§ Collected data:
BEGIN

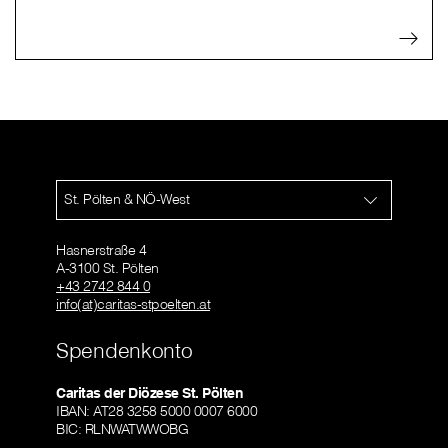
St. Pölten & NÖ-West
Hasnerstraße 4
A-3100 St. Pölten
+43 2742 844 0
info(at)caritas-stpoelten.at
Spendenkonto
Caritas der Diözese St. Pölten
IBAN: AT28 3258 5000 0007 6000
BIC: RLNWATWWOBG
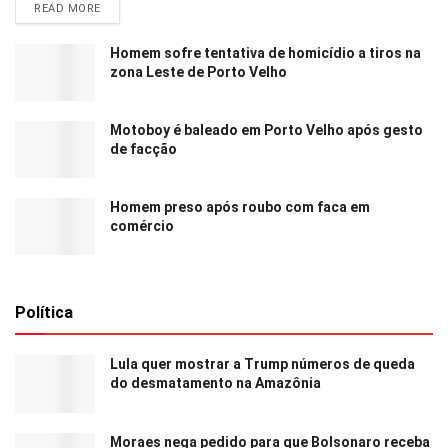
READ MORE
Homem sofre tentativa de homicídio a tiros na
zona Leste de Porto Velho
Motoboy é baleado em Porto Velho após gesto
de facção
Homem preso após roubo com faca em
comércio
Política
Lula quer mostrar a Trump números de queda
do desmatamento na Amazônia
Moraes nega pedido para que Bolsonaro receba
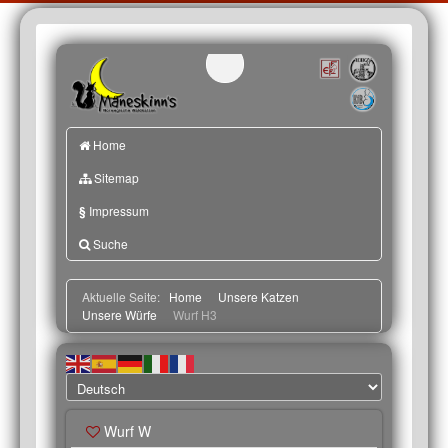
Home
Sitemap
§
Impressum
Suche
Aktuelle Seite:
Home
Unsere Katzen
Unsere Würfe
Wurf H3
Wurf W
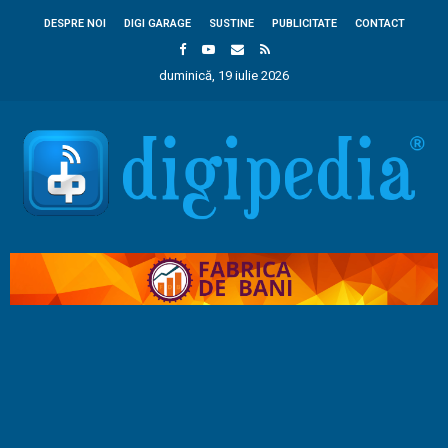
DESPRE NOI
DIGI GARAGE
SUSTINE
PUBLICITATE
CONTACT
duminică, 19 iulie 2026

END

Would you copy out the data exactly, leaving every picture out?

St. Pölten & NÖ-West
Hasnerstraße 4
A-3100 St. Pölten
+43 2742 844 0
info(at)caritas-stpoelten.at
Spendenkonto
Caritas der Diözese St. Pölten
IBAN: AT28 3258 5000 0007 6000
BIC: RLNWATWWOBG
READ MORE
Homem sofre tentativa de homicídio a tiros na
zona Leste de Porto Velho
Motoboy é baleado em Porto Velho após gesto
de facção
Homem preso após roubo com faca em
comércio
Política
Lula quer mostrar a Trump números de queda
do desmatamento na Amazônia
Moraes nega pedido para que Bolsonaro receba
Home
Sitemap
§
Impressum
Suche
Aktuelle Seite:
Home
Unsere Katzen
Unsere Würfe
Wurf H3
Wurf W
DESPRE NOI
DIGI GARAGE
SUSTINE
PUBLICITATE
CONTACT
duminică, 19 iulie 2026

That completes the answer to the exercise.